[SELECTED EXCERPT]:
● ● ● ● ● ● ●

Ancient Hoplites

Ancient Hoplites

Friday, May 1, 2020

Hold for Making of a Hero IV - Diplomat

Fans of “300” may find it hard to think of Leonidas as a diplomat.  In the Hollywood cartoon, Leonidas is portrayed as the brutal antithesis of a diplomat: he personally throws a Persian ambassador down a well.  But there is no more historical evidence that Leonidas committed this crime than that Xerxes was a monster. The historical record, foggy and imprecise as it is, suggests that far from being a tactless brut, Leonidas was probably a very savvy diplomat. 



Before turning to Leonidas' role as a diplomat, it is useful to remember that Clausewitz claimed that war was diplomacy by other means. This may explain why Sparta, popularly known as a militaristic society, was in fact a city with a long history of effective diplomacy and high regard for the diplomatic profession.

Sparta founded the first non-aggression pact in recorded history when it stopped seeking to conquer its neighbors but sought defensive alliances with them instead. A series of bilateral treaties evolved into what became known as the Peloponnesian League. While initially this organization was an instrument of Spartan hegemony, which required Sparta's allies to follow her lead, in or about 500 BC the allies successfully asserted their power and effectively converted the League into an alliance in which every member - including Sparta - had an equal vote.

Sparta’s diplomatic history, however, started earlier. According to Herodotus, for example, Sparta sent an envoy to the Persian court in mid-6th Century, long before the Persians had become interested in Greece. Allegedly, the Spartan envoy warned the Great King against enslaving Hellenes - which prompted the bewildered master of the Eastern world to ask who (in the hell) the Spartans were?

The Spartans also maintained a temple dedicated to Talthybius, the herald of Agamemnon. It was here that eerie lights and strange noises were allegedly seen and heard after the murder of the Persian ambassadors sent to obtain earth and water in 491. Eventually, the Spartans became so concerned about arousing the wrath of the gods by breaching the diplomatic immunity of the Persian ambassadors they sent two men as sacrifices to Xerxes to atone for the murdered ambassadors. Both men were volunteers and Spartiates of good family, Sperchias and Bulles.

Although usually dismissed as simply “natural,” the fact that Sparta forged an alliance together with Athens, Corinth, Aegina, (all hated rivals of one another!) and other lesser cities to oppose the Persian invasion of 480 is also a brilliant Spartan diplomatic achievement. I say Spartan, because the election of Sparta to lead on land and sea suggested that Athens would not have been able to hold this alliance together without Spartan influence. Arguably, it was Leonidas’ ability to put together a “coalition of the willing” to fight against Xerxes, more than his untimely death at Thermopylae, that was his greatest legacy.

Several of Sparta’s best commanders were also excellent diplomats. Brasidas comes to mind as a man whose greatest power came not from the strength of his arms, but his ability to win over allies and detach cities from the Delian League. Likewise, Sparta’s success in Syracuse was certainly not a military success, no Spartan hoplites were in action at any time. It was, however, an enormous diplomatic success that severely weakened Athenian strength and morale.

● ● ● ● ● ● ●

[MATERIAL SUPPLIED]:
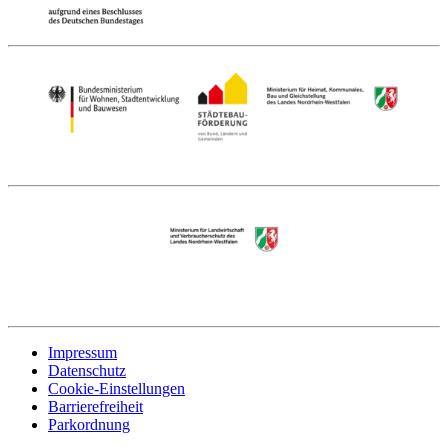
Impressum
Datenschutz
Cookie-Einstellungen
Barrierefreiheit
Parkordnung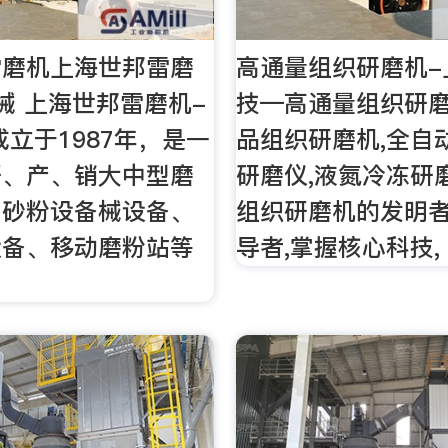
雷磨机上海世邦雷磨
高通量组织研磨机-
械 上海世邦雷磨机-
技—高通量组织研
成立于1987年，是一
品组织研磨机,全自
研、产、销大中型磨
研磨仪,液氮冷冻研
、砂粉设备械设备、
组织研磨机的发明者
设备、移动磨粉站等
导者,掌握核心科技,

● ● ● ● ● ● ●

[EXERCISE AIM]:
In one to three sentences, explain why the Spartans sent Sperchias and Bulles to Xerxes, according to the piece on Leonidas as a diplomat.

[ANSWER TO THIS TASK]:
The Spartans had become so worried about angering the gods by violating the diplomatic immunity of the Persian ambassadors murdered in 491 that they sent the two men as sacrifices to atone for those killings. Both were volunteers and Spartiates of good family.